Nos anos seguintes, o esquema levantou uma onda de críticas à CIA, por usar um programa de saúde pública como disfarce para reunir informações, e que fez com que o país começasse a ver as campanhas de vacinação com bastante descrédito.
O medo e a desconfiança instalaram-se e, no final de 2011, uma instituição de caridade sem fins lucrativos de vacinas foi expulsa do país pelo governo do Paquistão, apesar de não ter nenhuma conexão com o esquema da CIA.
Após se saber do plano, também vários funcionários relacionados com campanhas de vacinação foram assassinados, o que levou as Nações Unidas a suspender os esforços de vacinação contra a poliomielite no país.
Esta situação colocou o Paquistão entre os três únicos países do mundo com transmissão selvagem da doença.
Em 2013, uma carta aberta de doze das escolas de saúde pública mais prestigiadas dos Estados Unidos pressionou o governo para que este desse garantias de que este tipo de comportamento não acontecesse novamente.
Em resposta, o governo dos EUA prometeu não voltar a usar mais esquemas de vacinação para encobrir missões secretas, pois este exemplo mostrou que o plano da CIA acabou por, posteriormente, causar insegurança em relação à vacinação e assim colocar em risco a saúde da população do Paquistão.

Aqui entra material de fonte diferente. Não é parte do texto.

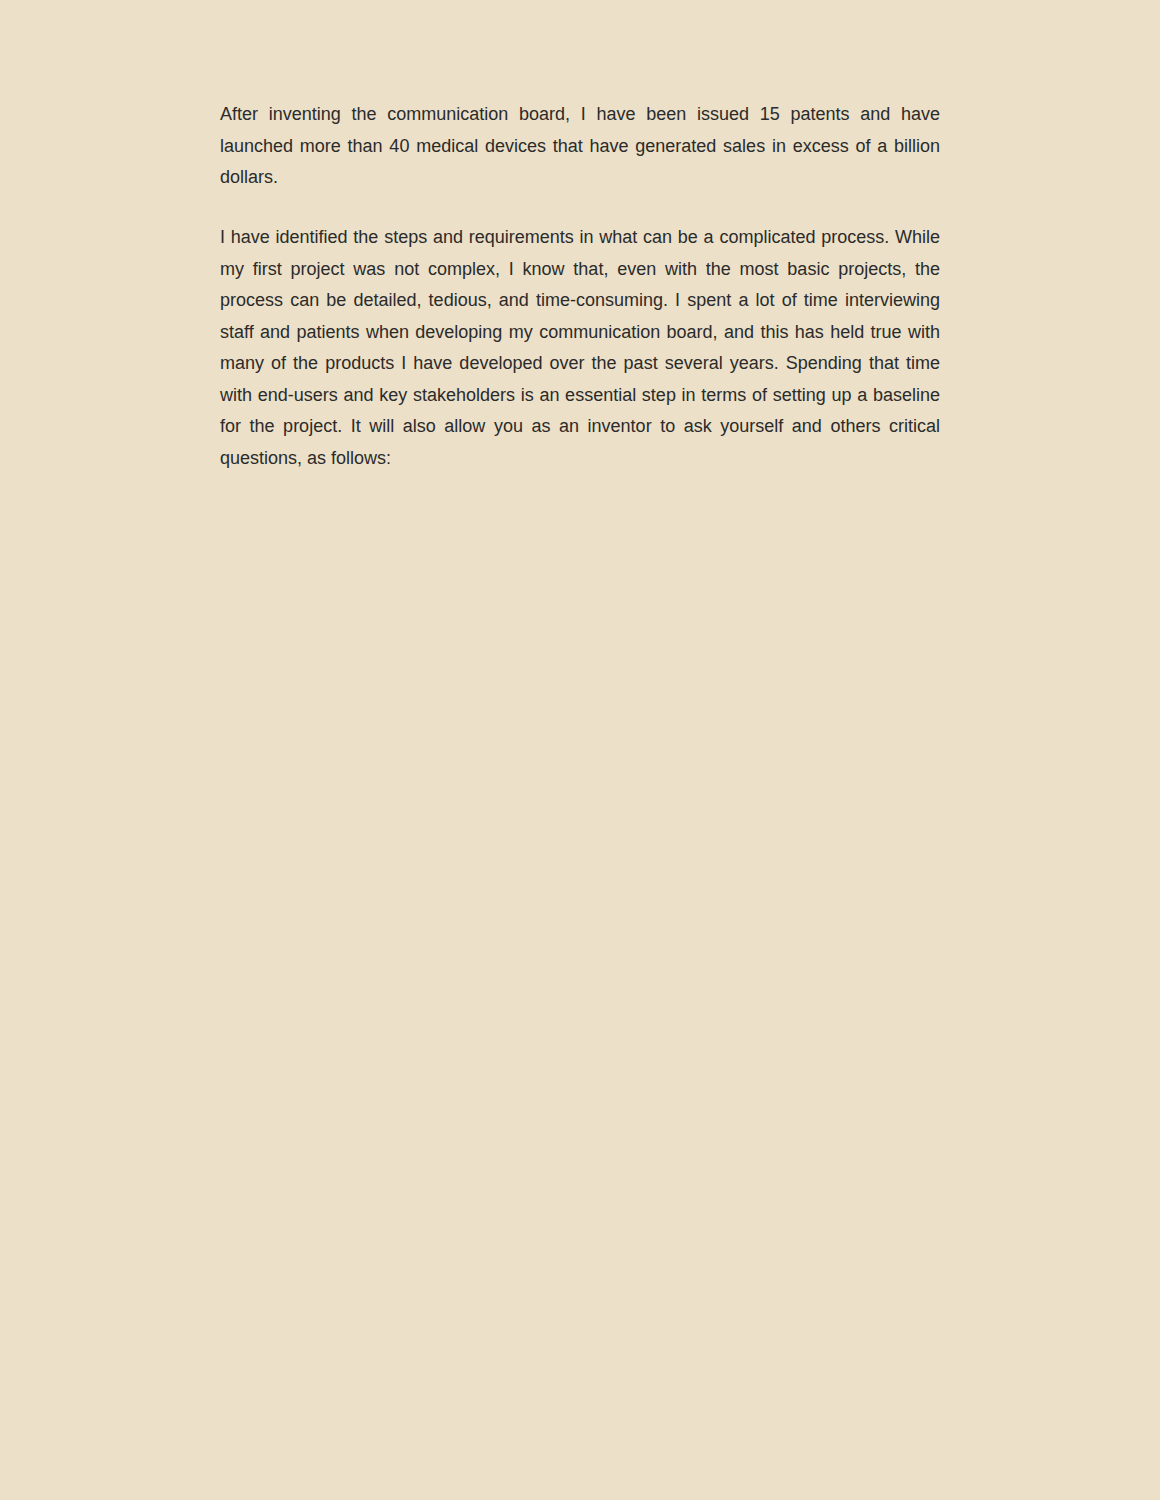After inventing the communication board, I have been issued 15 patents and have launched more than 40 medical devices that have generated sales in excess of a billion dollars.
I have identified the steps and requirements in what can be a complicated process. While my first project was not complex, I know that, even with the most basic projects, the process can be detailed, tedious, and time-consuming. I spent a lot of time interviewing staff and patients when developing my communication board, and this has held true with many of the products I have developed over the past several years. Spending that time with end-users and key stakeholders is an essential step in terms of setting up a baseline for the project. It will also allow you as an inventor to ask yourself and others critical questions, as follows:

O impacto da armadilha da CIA
Num novo estudo, publicado no Journal of the European Economic Association, uma equipa investigou de que forma é que esta estratégia da CIA causou descrédito em relação às vacinas no país.
Os investigadores descobriram que grupos extremistas, como o Talibã, usaram o plano de espionagem para amplificar o sentimento anti-ocidental ao espalhar informações erradas sobre a vacinação.
Em distritos que apresentam altos níveis de apoio a grupos islâmicos, os especialistas identificaram uma queda na taxa de vacinação de até 39%, escreve o New Atlas.
Tendo em conta a hipótese de que esta descida teve como base a propaganda anti-vacinas, o estudo observa que os dados mostram uma queda maior nas taxas de vacinação nas meninas.
Os autores do estudo acreditam que este facto pode estar relacionado com um tipo de mensagem anti-vacinas que alega que estas estão projetadas para esterilizar meninas.
Em última análise, o novo estudo oferece perceções claras e mensuráveis sobre o quão prejudicial este plano da CIA foi para a saúde pública.
Um dos autores aponta que as descobertas mostram como os governos devem ter cuidado para não se envolver em quaisquer comportamentos que possam ser usados para desacreditar medidas de saúde pública.
“A evidência empírica destaca que eventos que colocam em dúvida a integridade dos profissionais de saúde ou das vacinas podem ter consequências graves para a aceitação de produtos para a saúde, como as vacinas”, refere Andreas Stegmann, um dos autores do estudo.
Acrescenta ainda que “este assunto é particularmente relevante hoje, já que a aceitação pública das novas vacinas contra a covid-19 é crucial para enfrentar a pandemia”.